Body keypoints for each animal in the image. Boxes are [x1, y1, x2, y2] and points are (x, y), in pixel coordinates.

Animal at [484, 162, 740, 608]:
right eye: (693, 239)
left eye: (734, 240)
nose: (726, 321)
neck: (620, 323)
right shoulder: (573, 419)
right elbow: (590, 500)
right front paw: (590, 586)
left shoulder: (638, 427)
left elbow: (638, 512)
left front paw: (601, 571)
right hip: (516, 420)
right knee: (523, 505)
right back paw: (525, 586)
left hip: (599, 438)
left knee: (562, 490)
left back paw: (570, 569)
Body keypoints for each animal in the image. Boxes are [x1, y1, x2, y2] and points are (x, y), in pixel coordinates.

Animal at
● ● ● ● ● ● ●
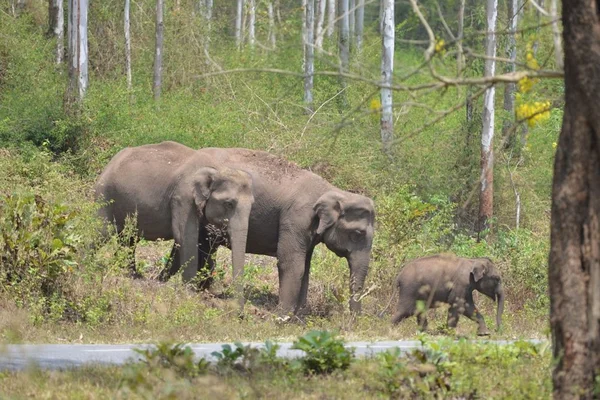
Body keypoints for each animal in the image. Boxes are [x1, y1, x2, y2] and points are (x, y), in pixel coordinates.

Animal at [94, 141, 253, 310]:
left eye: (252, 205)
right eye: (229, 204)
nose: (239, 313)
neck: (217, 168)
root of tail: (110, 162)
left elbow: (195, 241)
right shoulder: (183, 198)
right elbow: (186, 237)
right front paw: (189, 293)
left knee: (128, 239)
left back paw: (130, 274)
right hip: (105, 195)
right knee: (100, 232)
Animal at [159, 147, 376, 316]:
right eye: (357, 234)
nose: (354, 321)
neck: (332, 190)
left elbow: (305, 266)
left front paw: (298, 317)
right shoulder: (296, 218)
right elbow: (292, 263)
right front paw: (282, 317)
● ● ● ● ● ● ●
All lines of the entries containing the string "front" must be shown in full.

▶ _Result below_:
right front paw: (590, 586)
left front paw: (601, 571)
right front paw: (189, 293)
left front paw: (298, 317)
right front paw: (282, 317)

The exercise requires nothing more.